Friday, October 8, 2010

Variance Won, Police Release Interactive System

Hogan's Get Variance

It wasn't a standing-room only gathering at the Council Chambers of Dunwoody City Hall for Thursday night's Zoning Board of Appeals hearing. But it felt like it. And it felt like Laura & Ben Hogan, our neighbors at 4800 Summerford Dr., were on trial for their lives. The Hogan's have out-grown their home, and the only way they could comfortably remain in Springfield was an addition. But to add on to their home, the Hogan had to file for a stream buffer variance, as a large portion of the addition was within 75 feet of the "stream" that lines the east end of their property (see previous blog for more on the stream). The city had recommended to the ZBA that the variance be denied.

City Planner Howard Koontz handles such variances, and I believe Howard's denial of the Hogan's request was legitimate based on what is written in the code. Most everything Howard wrote in his decision was accurate (he did make a couple of mistakes, which he admitted at the hearing). However, while Howard's decision was based on strict code, it lacked some logic. As well as a little common sense. Howard wrote that there were other areas of the Hogan's yard, outside the stream buffer, which could easily handle the addition. That is true. However, to do so, the Hogan's would have to build their additional bedroom off the kitchen. Doesn't make much sense.

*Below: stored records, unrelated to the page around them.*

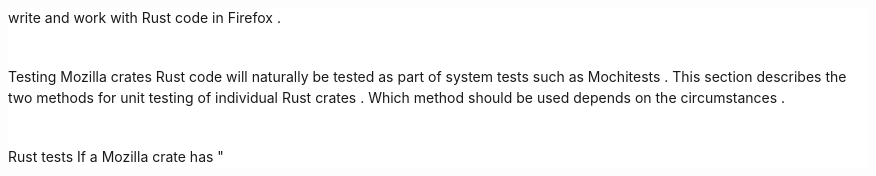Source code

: write
and
work
with
Rust
code
in
Firefox
.
#
#
Testing
Mozilla
crates
Rust
code
will
naturally
be
tested
as
part
of
system
tests
such
as
Mochitests
.
This
section
describes
the
two
methods
for
unit
testing
of
individual
Rust
crates
.
Which
method
should
be
used
depends
on
the
circumstances
.
#
#
#
Rust
tests
If
a
Mozilla
crate
has
"
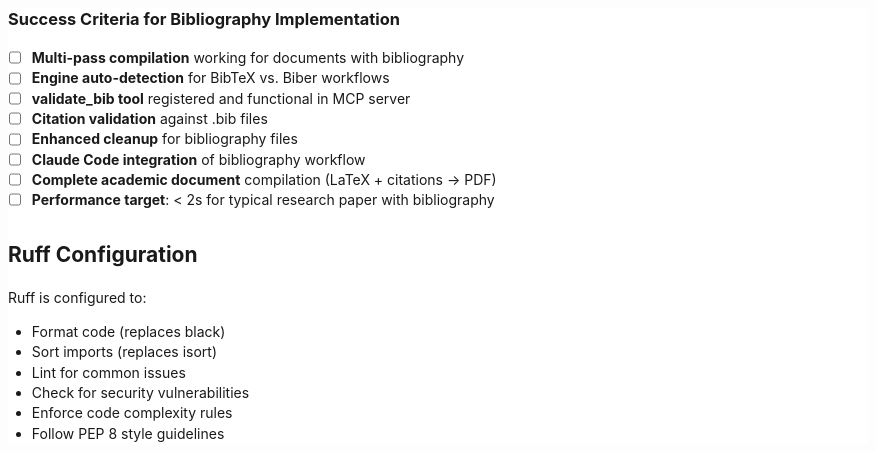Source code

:### Success Criteria for Bibliography Implementation
- [ ] **Multi-pass compilation** working for documents with bibliography
- [ ] **Engine auto-detection** for BibTeX vs. Biber workflows
- [ ] **validate_bib tool** registered and functional in MCP server
- [ ] **Citation validation** against .bib files
- [ ] **Enhanced cleanup** for bibliography files
- [ ] **Claude Code integration** of bibliography workflow
- [ ] **Complete academic document** compilation (LaTeX + citations → PDF)
- [ ] **Performance target**: < 2s for typical research paper with bibliography

## Ruff Configuration

Ruff is configured to:
- Format code (replaces black)
- Sort imports (replaces isort)
- Lint for common issues
- Check for security vulnerabilities
- Enforce code complexity rules
- Follow PEP 8 style guidelines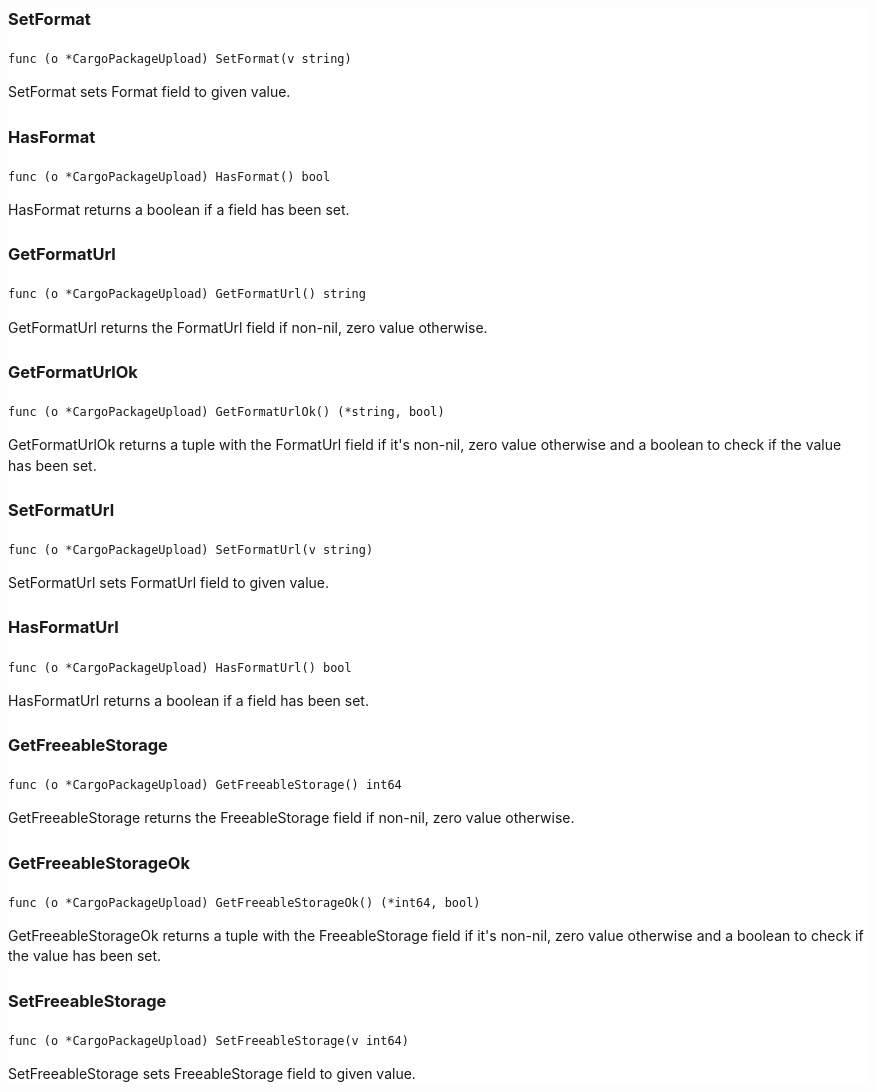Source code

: ### SetFormat

`func (o *CargoPackageUpload) SetFormat(v string)`

SetFormat sets Format field to given value.

### HasFormat

`func (o *CargoPackageUpload) HasFormat() bool`

HasFormat returns a boolean if a field has been set.

### GetFormatUrl

`func (o *CargoPackageUpload) GetFormatUrl() string`

GetFormatUrl returns the FormatUrl field if non-nil, zero value otherwise.

### GetFormatUrlOk

`func (o *CargoPackageUpload) GetFormatUrlOk() (*string, bool)`

GetFormatUrlOk returns a tuple with the FormatUrl field if it's non-nil, zero value otherwise
and a boolean to check if the value has been set.

### SetFormatUrl

`func (o *CargoPackageUpload) SetFormatUrl(v string)`

SetFormatUrl sets FormatUrl field to given value.

### HasFormatUrl

`func (o *CargoPackageUpload) HasFormatUrl() bool`

HasFormatUrl returns a boolean if a field has been set.

### GetFreeableStorage

`func (o *CargoPackageUpload) GetFreeableStorage() int64`

GetFreeableStorage returns the FreeableStorage field if non-nil, zero value otherwise.

### GetFreeableStorageOk

`func (o *CargoPackageUpload) GetFreeableStorageOk() (*int64, bool)`

GetFreeableStorageOk returns a tuple with the FreeableStorage field if it's non-nil, zero value otherwise
and a boolean to check if the value has been set.

### SetFreeableStorage

`func (o *CargoPackageUpload) SetFreeableStorage(v int64)`

SetFreeableStorage sets FreeableStorage field to given value.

Howard also wrote, "The applicant is requesting permission to erect a structure almost entirely in the stream buffer." Again, Howard is correct. However, this is the crux of the matter. The stream in question is not a stream at all (although identified as a stream by our governing bodies). It is a ditch that only contains water after it rains. And within a couple of hours, the water is completely gone.

Well the seven-member ZBA, made up of respected Dunwoody residents, obviously let common sense rule the day. After hearing from an eloquent Ben Hogan, as well as neighbors Josh Sacks, Drew Engle, Ross Lane, Anne Davenport and Mike Volan, the board began its deliberations. In his opening remarks, board member Bill MaCahan said, "I've never seen such support for a neighbor!" Bill not only was referring to the 20+ neighbors that attended the hearing (all in favor of the Hogan's receiving their variance), but all the emails that poured in. The die was cast.

The board ruled 7-0 in favor of the Hogan's. And with that, expect the construction of their addition to begin soon!

Dunwoody Police Introduce Interactive Defense System

The Dunwoody Police Department is releasing a new web-based information system. The department has been testing Interactive Defense. It will greatly increase two-way communications between the Dunwoody Police and the citizens.

Some of the highlights of this program are:
  • Individual accounts for every resident to receive e-mails directly from Dunwoody officers.
  • Residents can choose to receive wanted person, missing person and suspicious person lookouts via text message, email or both. If someone has information, they can share it, anonymously if they choose to, directly with the detective/officer that is handling the case.
  • Residents will be able to enter and maintain their own vacation watches for their homes. These requests will go directly to the officers on the street. Residents will have the option of receiving text message, email alerts or both, as the officers are able to check their home.
  • Residents can enter their serial numbers into their “File Cabinet,” which stores them into a secure database. This information can be recalled later, by the owner, from any Internet connection.
The police department encourages all Dunwoody citizens to log onto: Live Interactions and create their account so the department can communicate more effectively and efficiently.

If you have any questions or concerns contact (678) 205-6470, or


Rick said...

ZBA, the most powerful Board/Committee in the city!

Bob Fiscella said...

They certainly do have a lot of power!